18Although the ultrasound obtained in October 2017 ultimately revealed a partial tear of the applicant’s rotator cuff, the impairment would still fall within MIG. On this basis, the respondent argues it properly denied the treatment plan on the basis that MIG applies and the treatment plan is not reasonable and necessary.
19The respondent met its obligation under section 38 (8) of the Schedule. The provisions of section 38 (11) do not apply.
CONCLUSION
20The applicant’s injuries are within the MIG. The respondent gave proper notice under section 38 (8). The provisions of section 38 (11) do not apply. The applicant is not entitled to payment of the OCF-18 in the amount of $2,569.10. The claim for interest is dismissed.
21The claim for the OCF-18 for $ 200.00 is dismissed.
Released: July 22, 2019
Thérèse Reilly
Adjudicator
Footnotes
- Written submissions of the respondent, paragraph 20.

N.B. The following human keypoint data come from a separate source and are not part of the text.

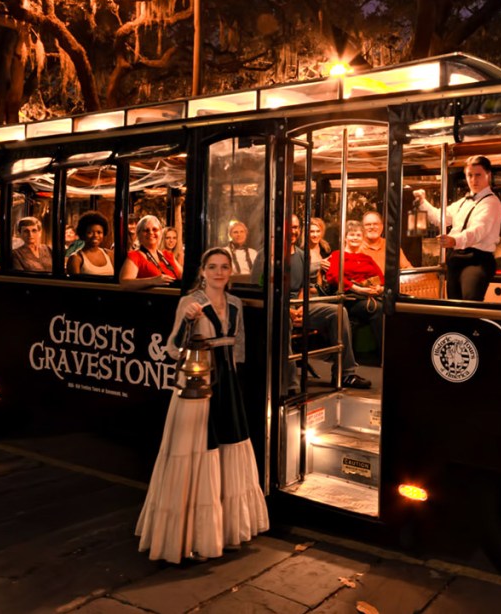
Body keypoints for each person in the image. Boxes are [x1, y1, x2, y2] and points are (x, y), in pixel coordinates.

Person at [136, 247, 270, 562]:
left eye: (224, 267)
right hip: (198, 387)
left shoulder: (235, 304)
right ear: (202, 271)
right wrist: (187, 322)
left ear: (230, 271)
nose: (219, 272)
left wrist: (235, 384)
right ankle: (193, 538)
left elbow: (238, 350)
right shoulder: (189, 302)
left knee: (229, 447)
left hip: (228, 387)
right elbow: (172, 349)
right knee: (198, 453)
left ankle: (227, 531)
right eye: (212, 267)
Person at [285, 216, 369, 389]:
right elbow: (263, 290)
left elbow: (303, 287)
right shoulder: (269, 255)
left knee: (338, 312)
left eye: (295, 227)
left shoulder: (302, 255)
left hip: (301, 304)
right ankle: (289, 383)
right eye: (289, 227)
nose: (292, 231)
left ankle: (345, 373)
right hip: (279, 306)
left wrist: (301, 307)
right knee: (282, 321)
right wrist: (288, 310)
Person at [415, 155, 501, 301]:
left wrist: (454, 240)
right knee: (454, 306)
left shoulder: (492, 203)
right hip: (456, 258)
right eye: (470, 175)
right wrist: (422, 202)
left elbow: (478, 231)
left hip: (477, 260)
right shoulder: (463, 202)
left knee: (469, 304)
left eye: (478, 175)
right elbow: (440, 218)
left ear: (488, 175)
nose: (473, 180)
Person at [325, 223, 385, 365]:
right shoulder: (338, 255)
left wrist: (379, 288)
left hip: (366, 296)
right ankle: (383, 355)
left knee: (388, 307)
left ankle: (384, 353)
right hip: (347, 297)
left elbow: (381, 278)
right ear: (345, 237)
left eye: (358, 235)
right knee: (378, 308)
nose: (355, 238)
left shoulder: (366, 258)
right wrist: (357, 289)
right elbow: (334, 277)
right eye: (351, 234)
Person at [121, 215, 181, 289]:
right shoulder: (135, 256)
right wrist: (153, 281)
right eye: (146, 230)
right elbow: (125, 283)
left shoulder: (167, 255)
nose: (151, 232)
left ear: (160, 233)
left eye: (155, 229)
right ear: (139, 234)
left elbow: (184, 277)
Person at [67, 211, 115, 277]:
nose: (95, 235)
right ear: (83, 234)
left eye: (99, 232)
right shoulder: (76, 259)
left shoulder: (109, 254)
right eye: (90, 232)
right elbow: (75, 283)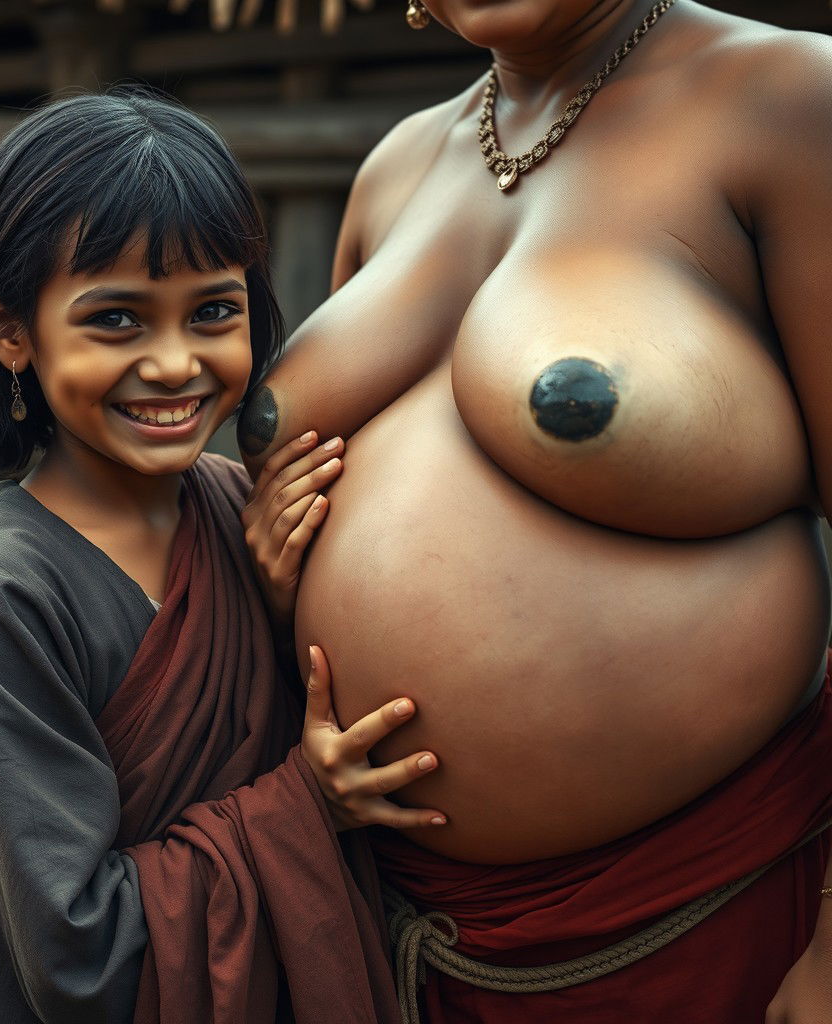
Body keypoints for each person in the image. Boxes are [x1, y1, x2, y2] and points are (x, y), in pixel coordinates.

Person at [238, 1, 832, 1021]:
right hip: (402, 937)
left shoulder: (788, 98)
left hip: (707, 919)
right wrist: (278, 576)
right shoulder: (395, 166)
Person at [0, 89, 452, 1024]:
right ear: (6, 329)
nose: (176, 363)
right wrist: (306, 808)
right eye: (118, 321)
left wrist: (272, 604)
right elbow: (73, 948)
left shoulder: (234, 510)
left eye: (213, 311)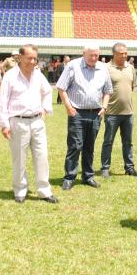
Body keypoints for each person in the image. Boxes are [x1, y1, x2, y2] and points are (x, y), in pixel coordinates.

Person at [0, 44, 58, 204]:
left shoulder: (38, 75)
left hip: (37, 121)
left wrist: (45, 108)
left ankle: (44, 190)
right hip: (18, 121)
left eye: (35, 58)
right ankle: (20, 190)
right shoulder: (10, 76)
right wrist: (4, 124)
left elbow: (47, 91)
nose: (32, 61)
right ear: (20, 57)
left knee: (42, 156)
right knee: (19, 158)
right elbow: (2, 101)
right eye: (29, 58)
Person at [56, 45, 112, 190]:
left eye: (96, 56)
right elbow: (61, 87)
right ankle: (69, 177)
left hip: (95, 113)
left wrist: (104, 107)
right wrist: (69, 107)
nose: (94, 58)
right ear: (83, 54)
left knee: (89, 146)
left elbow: (108, 90)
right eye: (91, 55)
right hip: (77, 113)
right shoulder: (73, 66)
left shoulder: (102, 68)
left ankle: (88, 176)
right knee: (75, 145)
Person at [100, 42, 137, 178]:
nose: (124, 56)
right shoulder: (106, 68)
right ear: (114, 54)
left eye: (126, 53)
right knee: (108, 141)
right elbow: (102, 89)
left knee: (128, 142)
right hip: (112, 113)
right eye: (121, 54)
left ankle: (129, 167)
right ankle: (105, 168)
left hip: (128, 113)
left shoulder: (131, 68)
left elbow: (132, 86)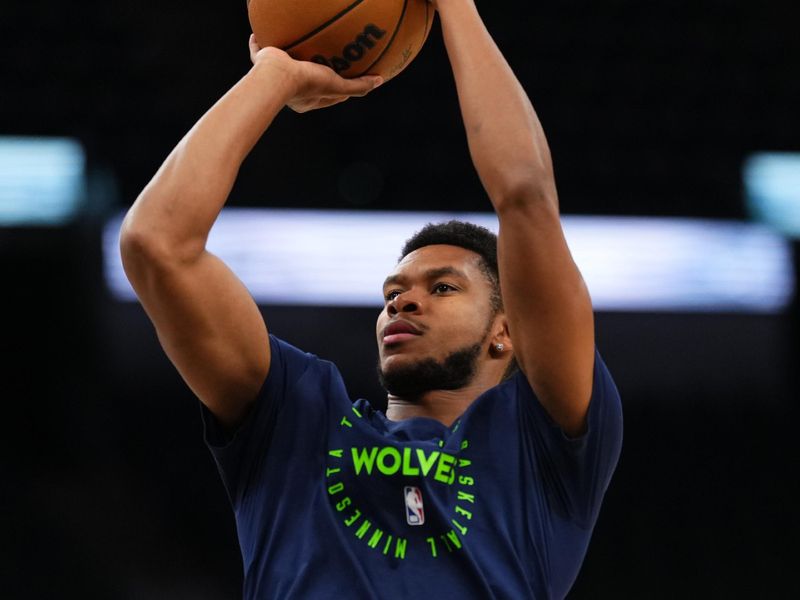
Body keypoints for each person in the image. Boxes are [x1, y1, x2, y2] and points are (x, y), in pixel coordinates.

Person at [119, 0, 623, 597]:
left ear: (504, 331)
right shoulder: (295, 418)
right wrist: (274, 76)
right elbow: (156, 243)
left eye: (442, 288)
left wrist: (453, 4)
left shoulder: (542, 443)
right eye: (393, 294)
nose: (403, 304)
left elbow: (524, 193)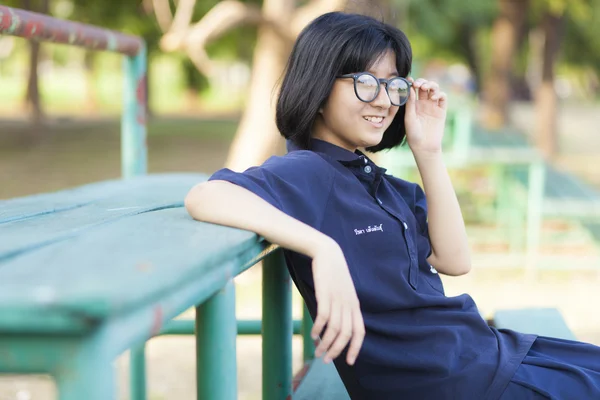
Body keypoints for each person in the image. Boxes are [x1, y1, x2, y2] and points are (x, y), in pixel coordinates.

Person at [184, 11, 600, 400]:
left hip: (476, 354)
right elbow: (206, 195)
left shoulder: (377, 182)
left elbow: (454, 260)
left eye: (394, 85)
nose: (384, 101)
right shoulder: (308, 171)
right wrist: (322, 248)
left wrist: (428, 150)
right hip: (447, 380)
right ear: (318, 83)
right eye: (366, 82)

- Written submissions of the respondent, tab 7.
- Assessment Report of Dr. Osinga, written submissions of the applicant, tab 3, pages 29-30.
- Letter from applicant’s Counsel March 9, 2018, Tab 5. Ultrasound, tab 3 written submissions of the respondent.
- May 1, 2017 letter, written submissions of the respondent, tab 10.
- Section 44 assessment report by Dr. Christopher Osinga, orthopaedic surgeon, dated April 5, 2017, written submissions of the applicant, tab 3.